Last week, executives with Principal Real Estate Investors LLC, Des Moines, Iowa, met in Australia to discuss a proposal for the firm to assume the asset management of US$900 million Lend Lease US Office Trust.
"By Jan. 1, if not sooner, there won't be a Lend Lease Real Estate Investments," said a source close to the deals.
At least one smaller real estate manager also exited the real estate business during the period.
PMRealty Advisors Inc., Newport Beach, Calif., left the business after failing to find a buyer. As news of its search for a new owner filtered through the industry, PMRealty hemorrhaged key staffers and clients. Its largest client, the $12.4 billion Public Employees Retirement System of Nevada, Carson City, moved its $260 million to INVESCO Realty Advisors, Atlanta, in November. INVESCO managed $475 million in private domestic real estate equity for the system prior to the portfolio shift.
J.P. Morgan Fleming also gained PMRealty's assets from a plan sponsor with which the J.P. Morgan Fleming had an existing relationship, said Joseph Azelby, managing director and head of real estate for J.P. Morgan Fleming. He declined to name the plan sponsor or say how much money was moved to his firm.
U.S. tax-exempt real estate assets under management at J.P. Morgan Fleming dropped more than $600 million during the 12-month period, but Mr. Azelby said the firm's "client activity is as good as it's ever been."
"I think we are seeing what we anticipated, which is continued and growing interest in the real estate asset class," Mr. Azelby said. "Given the interest rate environment, core real estate is particularly compelling."
What's more, the discussion about overpriced real estate concerns a small percentage of the properties on the market, he said. "The prices that are getting all the attention are the trophy properties with long-term leases in place that were traded like bonds when real estate was at an all-time low," Mr. Azelby said.
But, Mr. Azelby cautioned, everything in real estate is at the margins. "For most of 2003, the deal flow was not all that deep," he said. "In the second half of 2003, we'll see more product than during the first half."
LaSalle's Mr. Schaff agreed that the year ended June 30, was a period of increasing interest in real estate by institutional investors. LaSalle is 13th among real estate managers ranked by U.S. institutional tax-exempt assets. La Salle's global institutional business accounted for $10.6 billion during the period, Mr. Schaff noted.

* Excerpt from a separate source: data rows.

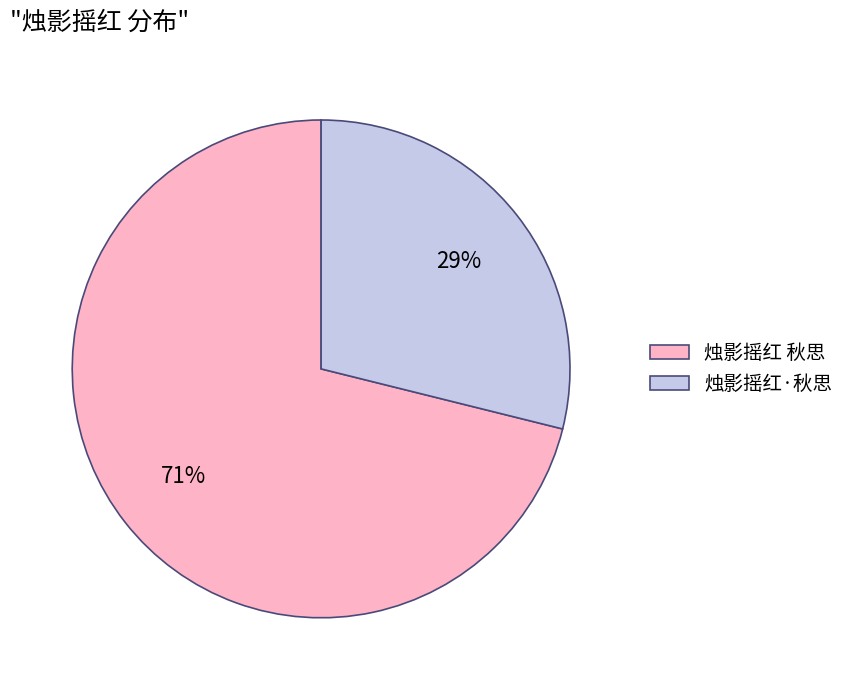

Count the number of slices in the pie.

2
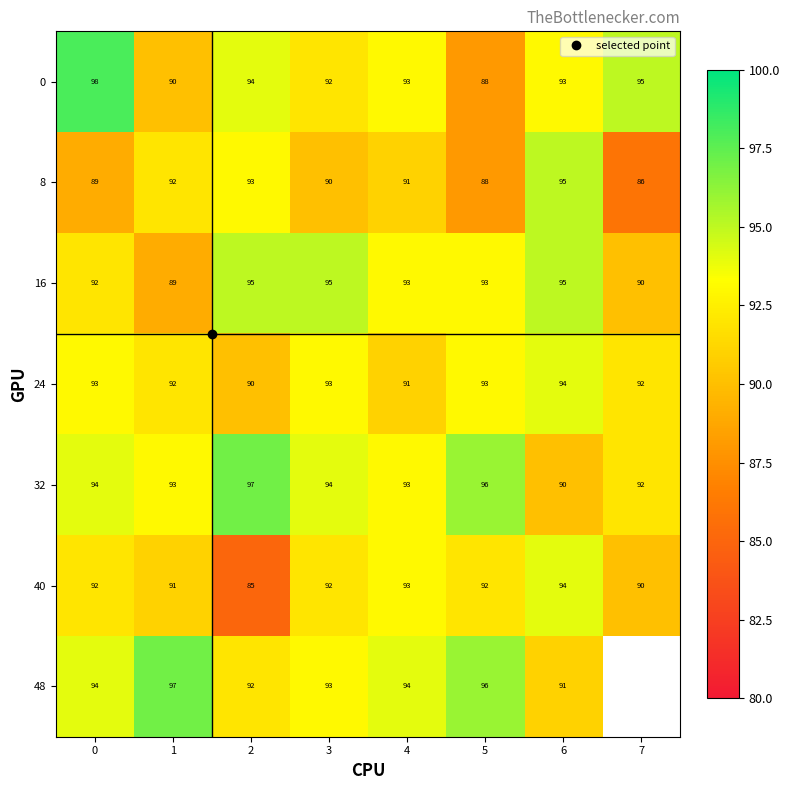

At 7, list the series in order from smallest to largest.

8, 16, 40, 24, 32, 0, 48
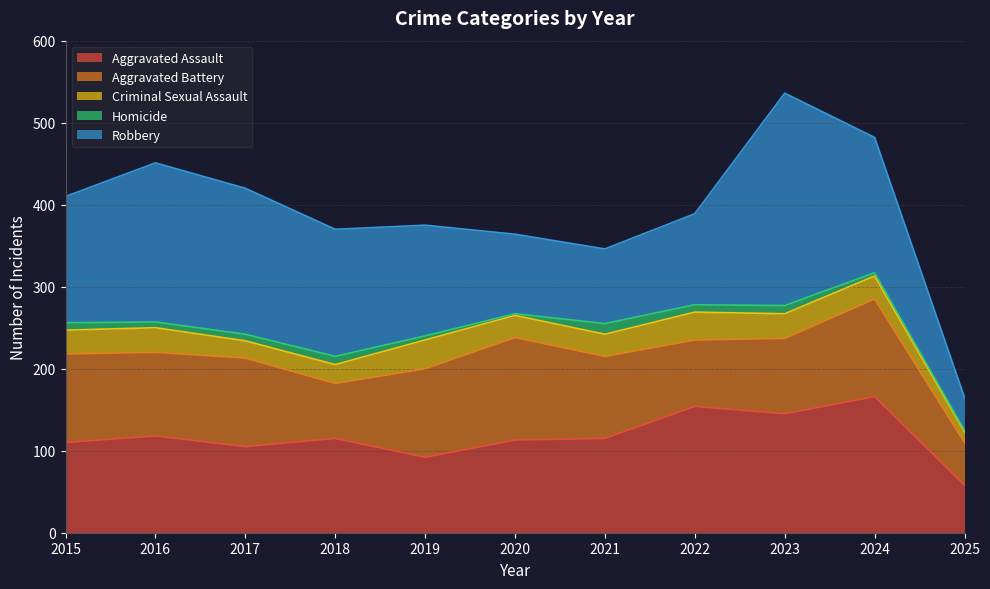

How many lines are shown in the chart?

5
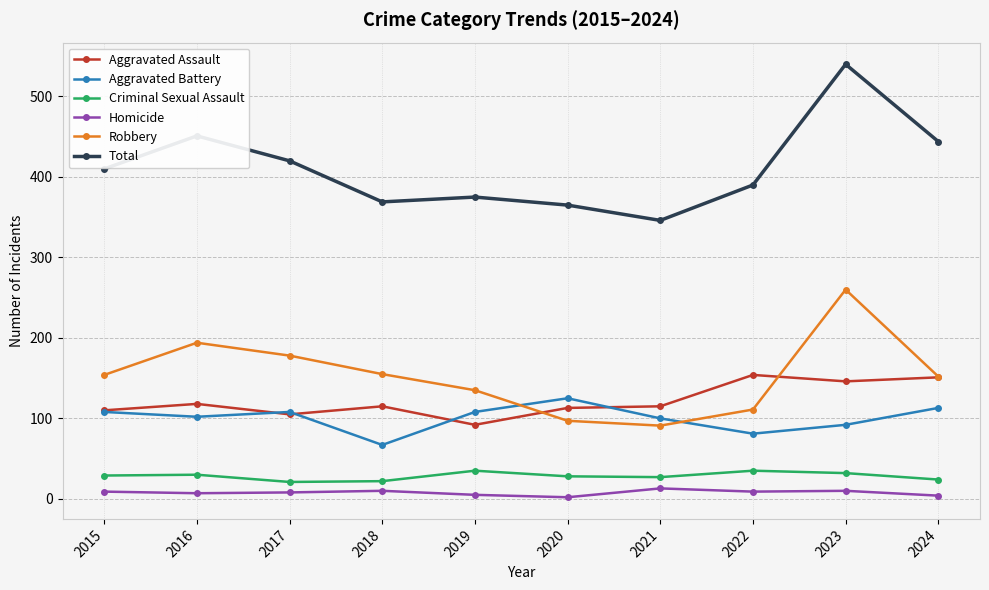

True or false: Robbery and Total cross at least once.

False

Many of the first-time investors have been smaller or midsized pension funds, endowments and foundations, said Pat Halter, new chief executive officer in transition at Principal Real Estate Investors, ranking fourth on the list of real estate managers ranked by tax-exempt assets. Smaller foundations and endowments are more interested in core-based real estate investments.
"These are mainly investors who have not invested in real estate or not invested in real estate in quite a while," said Frank Schmitz, managing director, head of real estate equity.
But the growth in institutional interest doesn't mean gravy days for asset managers, Mr. Schaff cautioned.
During the next 12-month period, more midmarket players that did not find a niche market or grow to a more global scale might also be exiting the market, he said.
"We'll continue to see players try to evolve to a scale that will allow them to exist in a business in the United States and add global reach," Mr. Schaff said. "I expect to see more activity, although a lot has happened already." Some real estate advisory firms are already in the hands of large global institutions like ING Clarion, New York, and RREEF/Deutsche Bank Real Estate.
While some managers might be leaving the real estate business, others may diversify their offerings by adding real estate investments. Just two weeks ago, Bank One Corp., Chicago, announced it is buying real estate investment adviser Security Capital Research & Management Inc., Chicago, from GE Capital Real Estate, Stamford, Conn. Security Capital, which manages about $3.5 billion in real estate investments, will become a subsidiary of Banc One Investment Advisors, said David Kundert, Banc One president and chief executive officer. Security Capital is the sixth largest REIT manager in the P&I survey, with $1.7 billion under management. The deal is subject to regulatory approvals, but is expected to close by the end of the year. Terms were not disclosed.
"We see this as diversifying beyond stocks and bonds," Mr. Kundert said. "We have a limited presence: $150 million in separate accounts, but that's high net worth."
Purchasing Security Capital will give Banc One an entry into the real estate business, he said. "We've seen that institutional clients increasingly are moving to more sophisticated asset allocation mixes that moves beyond stocks and bonds and adds asset classes that don't correlate to one another, like hedge funds of funds and real estate," Mr. Kundert said.